Federal law concerning Indian and Alaska Native land—and Native nations in general—is terribly unjust and out of keeping with the Constitution and basic American values. Our Native Land Law project is focused on creating a fair and principled framework of law concerning the rights of Native Americans to their lands and resources—a framework consistent with the United States Constitution and Indian treaties, and with American concepts of fairness and modern principles of international human rights law. Our long-term goal is to reform—through political, judicial and administrative processes—the present discriminatory laws affecting Native lands and resources in the United States.
We have written a set of General Legal Principles and supporting Commentaries stating what we believe federal law really is or what it ought to be.
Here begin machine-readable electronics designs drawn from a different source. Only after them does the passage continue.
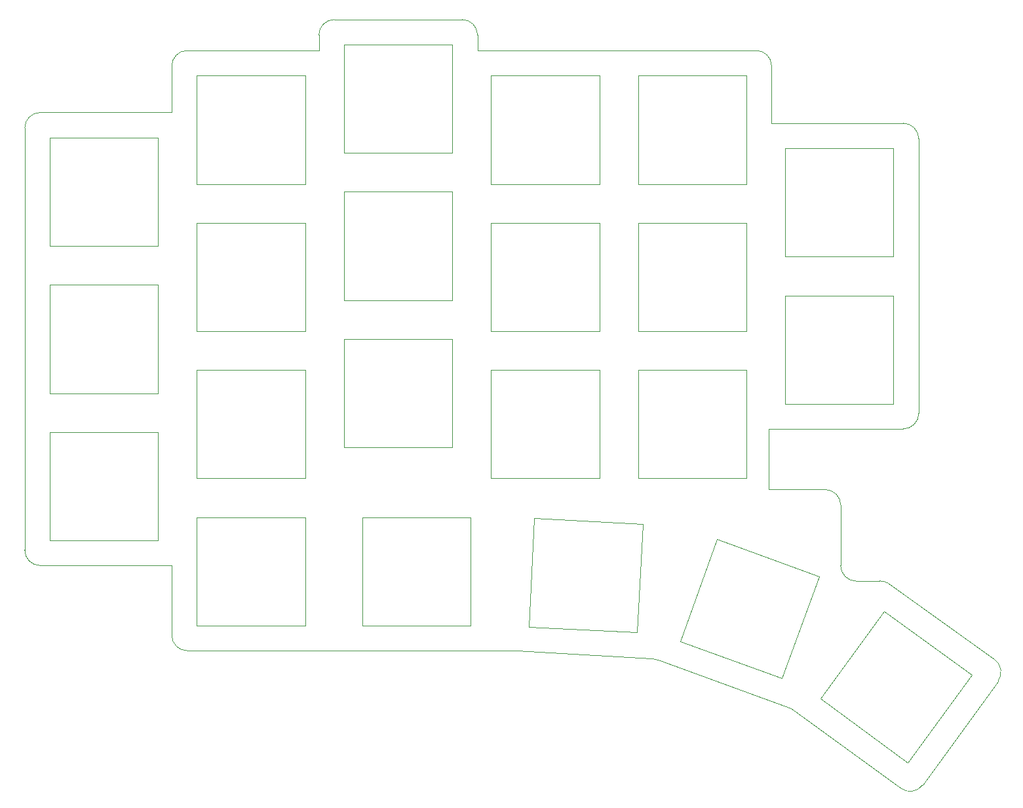
<source format=gbr>
%TF.GenerationSoftware,KiCad,Pcbnew,7.0.2-0*%
%TF.CreationDate,2024-02-18T22:39:56+01:00*%
%TF.ProjectId,defiant-plate,64656669-616e-4742-9d70-6c6174652e6b,v0.1*%
%TF.SameCoordinates,Original*%
%TF.FileFunction,Profile,NP*%
%FSLAX46Y46*%
G04 Gerber Fmt 4.6, Leading zero omitted, Abs format (unit mm)*
G04 Created by KiCad (PCBNEW 7.0.2-0) date 2024-02-18 22:39:56*
%MOMM*%
%LPD*%
G01*
G04 APERTURE LIST*
%TA.AperFunction,Profile*%
%ADD10C,0.100000*%
%TD*%
G04 APERTURE END LIST*
D10*
X183190000Y-108500000D02*
X175850000Y-108500000D01*
X175850000Y-100650000D02*
X175850000Y-108500000D01*
X193270000Y-100650000D02*
X175850000Y-100650000D01*
X185190000Y-110500000D02*
G75*
G03*
X183190000Y-108500000I-1999951J49D01*
G01*
X185184214Y-118310000D02*
X185190000Y-110500000D01*
X185184214Y-118310000D02*
G75*
G03*
X187184214Y-120310000I2000000J0D01*
G01*
X190210153Y-120286479D02*
X187184214Y-120310000D01*
X191296753Y-120563386D02*
G75*
G03*
X190210153Y-120286480I-1114260J-2102036D01*
G01*
X205046042Y-130406818D02*
X191296753Y-120563385D01*
X193269951Y-100659951D02*
G75*
G03*
X195269951Y-98659951I49J1999951D01*
G01*
X119774252Y-47813324D02*
X136264250Y-47813324D01*
X195264270Y-63203304D02*
X195269951Y-98659951D01*
X176264276Y-53813324D02*
G75*
G03*
X174264362Y-51813324I-1999976J24D01*
G01*
X161844251Y-130583323D02*
X178774251Y-136713323D01*
X161844247Y-130583331D02*
G75*
G03*
X160771011Y-130315766I-1403247J-3342369D01*
G01*
X176264362Y-53813324D02*
X176264362Y-61203323D01*
X143384251Y-129303322D02*
X160771011Y-130315765D01*
X205523181Y-133236042D02*
G75*
G03*
X205046042Y-130406819I-1653181J1176042D01*
G01*
X98774252Y-53813324D02*
X98774251Y-59813323D01*
X81774251Y-59813323D02*
X98774251Y-59813323D01*
X98774252Y-127303322D02*
X98774252Y-118303323D01*
X119774252Y-47813252D02*
G75*
G03*
X117774252Y-49813324I48J-2000048D01*
G01*
X98774278Y-127303322D02*
G75*
G03*
X100774252Y-129303322I2000022J22D01*
G01*
X79774177Y-116303323D02*
G75*
G03*
X81774251Y-118303323I2000023J23D01*
G01*
X100774252Y-51813252D02*
G75*
G03*
X98774252Y-53813324I48J-2000048D01*
G01*
X192988642Y-147071411D02*
G75*
G03*
X195782279Y-146628903I1175558J1618111D01*
G01*
X79774251Y-61813323D02*
X79774251Y-116303323D01*
X100774252Y-51813324D02*
X117774252Y-51813324D01*
X138264276Y-49813324D02*
G75*
G03*
X136264250Y-47813324I-1999976J24D01*
G01*
X174264362Y-51813324D02*
X138264251Y-51813324D01*
X81774251Y-59813351D02*
G75*
G03*
X79774251Y-61813323I-51J-1999949D01*
G01*
X117774252Y-49813324D02*
X117774253Y-51813324D01*
X100774252Y-129303322D02*
X143384251Y-129303322D01*
X205523182Y-133236042D02*
X195782279Y-146628903D01*
X138264250Y-49813324D02*
X138264250Y-51813323D01*
X81774251Y-118303323D02*
X98774252Y-118303323D01*
X195264296Y-63203304D02*
G75*
G03*
X193264270Y-61203304I-1999996J4D01*
G01*
X193264270Y-61203304D02*
X176264251Y-61203304D01*
X192988674Y-147071366D02*
X178774251Y-136713323D01*
%TO.C,T0*%
X102018816Y-112060449D02*
X116018816Y-112060449D01*
X116018816Y-112060449D02*
X116018816Y-126060449D01*
X116018816Y-126060449D02*
X102018816Y-126060449D01*
X102018816Y-126060449D02*
X102018816Y-112060449D01*
%TO.C,T3*%
X169214877Y-114908318D02*
X182370573Y-119696600D01*
X182370573Y-119696600D02*
X177582291Y-132852296D01*
X177582291Y-132852296D02*
X164426595Y-128064014D01*
X164426595Y-128064014D02*
X169214877Y-114908318D01*
%TO.C,T2*%
X145620196Y-112216566D02*
X159601009Y-112949269D01*
X159601009Y-112949269D02*
X158868306Y-126930082D01*
X158868306Y-126930082D02*
X144887493Y-126197379D01*
X144887493Y-126197379D02*
X145620196Y-112216566D01*
%TO.C,T1*%
X123393816Y-112060448D02*
X137393816Y-112060448D01*
X137393816Y-112060448D02*
X137393816Y-126060448D01*
X137393816Y-126060448D02*
X123393816Y-126060448D01*
X123393816Y-126060448D02*
X123393816Y-112060448D01*
%TO.C,C4R1*%
X173018815Y-55060447D02*
X159018815Y-55060447D01*
X159018815Y-55060447D02*
X159018815Y-69060447D01*
X159018815Y-69060447D02*
X173018815Y-69060447D01*
X173018815Y-69060447D02*
X173018815Y-55060447D01*
%TO.C,C4R2*%
X173018816Y-74060447D02*
X159018816Y-74060447D01*
X159018816Y-74060447D02*
X159018816Y-88060447D01*
X159018816Y-88060447D02*
X173018816Y-88060447D01*
X173018816Y-88060447D02*
X173018816Y-74060447D01*
%TO.C,C4R3*%
X173018815Y-93060447D02*
X159018815Y-93060447D01*
X159018815Y-93060447D02*
X159018815Y-107060447D01*
X159018815Y-107060447D02*
X173018815Y-107060447D01*
X173018815Y-107060447D02*
X173018815Y-93060447D01*
%TO.C,C3R3*%
X154018816Y-93060447D02*
X140018816Y-93060447D01*
X140018816Y-93060447D02*
X140018816Y-107060447D01*
X140018816Y-107060447D02*
X154018816Y-107060447D01*
X154018816Y-107060447D02*
X154018816Y-93060447D01*
%TO.C,C3R1*%
X154018815Y-55060448D02*
X140018815Y-55060448D01*
X140018815Y-55060448D02*
X140018815Y-69060448D01*
X140018815Y-69060448D02*
X154018815Y-69060448D01*
X154018815Y-69060448D02*
X154018815Y-55060448D01*
%TO.C,C3R2*%
X154018815Y-74060448D02*
X140018815Y-74060448D01*
X140018815Y-74060448D02*
X140018815Y-88060448D01*
X140018815Y-88060448D02*
X154018815Y-88060448D01*
X154018815Y-88060448D02*
X154018815Y-74060448D01*
%TO.C,C5R2*%
X178018821Y-64443323D02*
X192018821Y-64443323D01*
X192018821Y-64443323D02*
X192018821Y-78443323D01*
X192018821Y-78443323D02*
X178018821Y-78443323D01*
X178018821Y-78443323D02*
X178018821Y-64443323D01*
%TO.C,C5R3*%
X178018821Y-83443323D02*
X192018821Y-83443323D01*
X192018821Y-83443323D02*
X192018821Y-97443323D01*
X192018821Y-97443323D02*
X178018821Y-97443323D01*
X178018821Y-97443323D02*
X178018821Y-83443323D01*
%TO.C,C2R1*%
X135018815Y-51060447D02*
X121018815Y-51060447D01*
X121018815Y-51060447D02*
X121018815Y-65060447D01*
X121018815Y-65060447D02*
X135018815Y-65060447D01*
X135018815Y-65060447D02*
X135018815Y-51060447D01*
%TO.C,C2R2*%
X135018815Y-70060447D02*
X121018815Y-70060447D01*
X121018815Y-70060447D02*
X121018815Y-84060447D01*
X121018815Y-84060447D02*
X135018815Y-84060447D01*
X135018815Y-84060447D02*
X135018815Y-70060447D01*
%TO.C,T4*%
X190784546Y-124176453D02*
X202110784Y-132405447D01*
X202110784Y-132405447D02*
X193881790Y-143731685D01*
X193881790Y-143731685D02*
X182555552Y-135502691D01*
X182555552Y-135502691D02*
X190784546Y-124176453D01*
%TO.C,C2R3*%
X135018815Y-89060447D02*
X121018815Y-89060447D01*
X121018815Y-89060447D02*
X121018815Y-103060447D01*
X121018815Y-103060447D02*
X135018815Y-103060447D01*
X135018815Y-103060447D02*
X135018815Y-89060447D01*
%TO.C,C0R2*%
X97018816Y-82060447D02*
X83018816Y-82060447D01*
X83018816Y-82060447D02*
X83018816Y-96060447D01*
X83018816Y-96060447D02*
X97018816Y-96060447D01*
X97018816Y-96060447D02*
X97018816Y-82060447D01*
%TO.C,C0R3*%
X97018815Y-101060447D02*
X83018815Y-101060447D01*
X83018815Y-101060447D02*
X83018815Y-115060447D01*
X83018815Y-115060447D02*
X97018815Y-115060447D01*
X97018815Y-115060447D02*
X97018815Y-101060447D01*
%TO.C,C1R3*%
X116018815Y-93060447D02*
X102018815Y-93060447D01*
X102018815Y-93060447D02*
X102018815Y-107060447D01*
X102018815Y-107060447D02*
X116018815Y-107060447D01*
X116018815Y-107060447D02*
X116018815Y-93060447D01*
%TO.C,C1R2*%
X116018815Y-74060448D02*
X102018815Y-74060448D01*
X102018815Y-74060448D02*
X102018815Y-88060448D01*
X102018815Y-88060448D02*
X116018815Y-88060448D01*
X116018815Y-88060448D02*
X116018815Y-74060448D01*
%TO.C,C0R1*%
X97018816Y-63060448D02*
X83018816Y-63060448D01*
X83018816Y-63060448D02*
X83018816Y-77060448D01*
X83018816Y-77060448D02*
X97018816Y-77060448D01*
X97018816Y-77060448D02*
X97018816Y-63060448D01*
%TO.C,C1R1*%
X116018817Y-55060447D02*
X102018817Y-55060447D01*
X102018817Y-55060447D02*
X102018817Y-69060447D01*
X102018817Y-69060447D02*
X116018817Y-69060447D01*
X116018817Y-69060447D02*
X116018817Y-55060447D01*
%TD*%
M02*

</source>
These General Principles cover the topics of self-determination, the doctrine of discovery, aboriginal title, the power of the federal government to take Native lands, the plenary power doctrine, and the taxation of tribally held lands. These draft principles form a consistent framework of legal rules that would overcome the truly unfair and discriminatory rules that now are applied to Native nations. We wrote two versions of these Principles and Commentaries: a General Edition, and a Lawyers Edition for those interested in detailed analysis of the law.
With the United States’ endorsement of the UN Declaration on the Rights of Indigenous Peoples, the movement for law reform is growing. Many tribal leaders are eager to begin developing strategies for improving the present framework of law. We are pleased with the progress made in 2010. We are consulting with Native tribes and making plans for providing legal assistance to tribes in their efforts to change the law.
In addition to meeting with Indian leaders, we have met with White House staff, the U.S. Department of State, and others to discuss how the federal government can begin to make changes in federal law and policies and how the government can implement the UN Declaration in a meaningful way. We are studying how we can present the Native Land Law Principles and related legal materials to judges and other government officials.
We hope that debate and discussion will in time lead to consensus among Native leaders about the changes they wish to seek in federal law.